━━━ SUPPLIED DATA ━━━

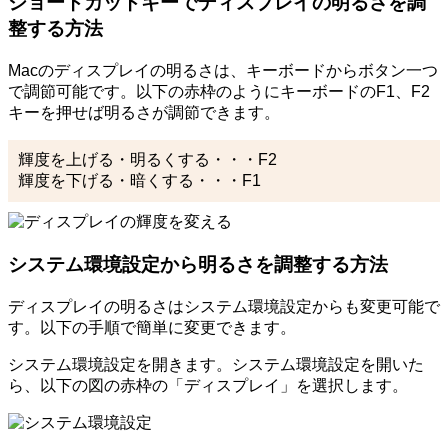
ショートカットキーでディスプレイの明るさを調
整する方法
Macのディスプレイの明るさは、キーボードからボタン一つ
で調節可能です。以下の赤枠のようにキーボードのF1、F2
キーを押せば明るさが調節できます。
輝度を上げる・明るくする・・・F2
輝度を下げる・暗くする・・・F1
システム環境設定から明るさを調整する方法
ディスプレイの明るさはシステム環境設定からも変更可能で
す。以下の手順で簡単に変更できます。
システム環境設定を開きます。システム環境設定を開いた
ら、以下の図の赤枠の「ディスプレイ」を選択します。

━━━

DESCRIPTION OF THE TASK = Write out, word for word, the lines from the one containing "で調節可能です。以下の赤枠のようにキーボードのF1、F2" through the end of the records, with no other lines.

TASK ANSWER =
で調節可能です。以下の赤枠のようにキーボードのF1、F2
キーを押せば明るさが調節できます。
輝度を上げる・明るくする・・・F2
輝度を下げる・暗くする・・・F1
システム環境設定から明るさを調整する方法
ディスプレイの明るさはシステム環境設定からも変更可能で
す。以下の手順で簡単に変更できます。
システム環境設定を開きます。システム環境設定を開いた
ら、以下の図の赤枠の「ディスプレイ」を選択します。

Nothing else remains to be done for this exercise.